Mouth wounds usually heal without scarring. Mechanisms of regenerative wound healing in the oral mucosa are not fully understood. Griffin et al. compared oral mucosal cells with facial skin cells in mice to find that growth arrest specific–6 (GAS6) and angiotoxin receptor–like (AXL) signaling suppress fibrosis signaling. Inhibiting AXL in the mouse oral mucosa led to scarring after wounding and activation of focal adhesion kinase (FAK). Using GAS6 to stimulate AXL in mouse facial skin led to wounds that healed with less scarring. In rare human oral scars due to repeated injury, GAS6, AXL, and FAK were each present in amounts similar to scarred facial skin, showing that these proteins regulate scar formation similarly in different skin types. Together, these data show that AXL signaling promotes regenerative wound healing, indicating that GAS6-stimulated AXL signaling may be a therapeutic target for limiting fibrosis in scarring. —Brandon Berry

Abstract

Rapid and scarless wound repair is a hallmark of the oral mucosa, yet the cellular and molecular mechanisms that enable this regeneration remain unclear.
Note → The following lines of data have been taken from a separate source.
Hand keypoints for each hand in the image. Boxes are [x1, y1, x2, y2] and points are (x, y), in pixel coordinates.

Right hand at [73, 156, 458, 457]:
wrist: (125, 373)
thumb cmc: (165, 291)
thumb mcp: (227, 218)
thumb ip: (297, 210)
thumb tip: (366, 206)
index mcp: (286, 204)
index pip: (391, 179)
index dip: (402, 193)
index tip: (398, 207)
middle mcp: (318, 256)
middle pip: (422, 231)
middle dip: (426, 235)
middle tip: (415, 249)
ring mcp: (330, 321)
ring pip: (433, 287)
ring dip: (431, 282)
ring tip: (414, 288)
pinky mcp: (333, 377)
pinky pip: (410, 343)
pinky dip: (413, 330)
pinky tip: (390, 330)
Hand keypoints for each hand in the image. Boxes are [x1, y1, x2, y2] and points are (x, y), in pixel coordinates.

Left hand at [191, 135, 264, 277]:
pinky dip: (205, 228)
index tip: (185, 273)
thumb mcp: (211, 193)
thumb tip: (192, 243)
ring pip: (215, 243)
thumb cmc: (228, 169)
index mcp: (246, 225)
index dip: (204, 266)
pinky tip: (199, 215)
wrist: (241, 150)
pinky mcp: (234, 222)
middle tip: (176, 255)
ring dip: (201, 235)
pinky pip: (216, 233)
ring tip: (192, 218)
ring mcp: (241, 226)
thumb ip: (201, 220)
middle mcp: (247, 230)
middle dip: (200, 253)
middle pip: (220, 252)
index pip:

By comparing populations of murine oral mucosal fibroblasts (OMFs) and facial skin fibroblasts (FSFs), we have identified mechanisms that facilitate regeneration over fibrosis. We found that OMFs used growth arrest specific–6 (GAS6)–angiotoxin receptor–like (AXL) signaling to suppress fibrosis-related mechanosignaling through focal adhesion kinase (FAK) in vitro. Inhibition or knockdown of AXL in the murine oral mucosa resulted in fibrotic wounds and increased activation of FAK. Stimulation of AXL by exogenous GAS6 in the murine facial skin yielded wounds that healed regeneratively as assessed by collagen deposition and organization. Rare human oral scars that resulted from repetitive injury showed decreased expression of GAS6 and AXL and increased FAK. Activating AXL by exogenous GAS6 in repetitively injured mouse oral tissue resulted in better wound healing outcomes and reduced scarring. Altogether, we show that AXL signaling is necessary for murine regenerative wound healing in the oral mucosa and sufficient to limit facial skin fibrosis.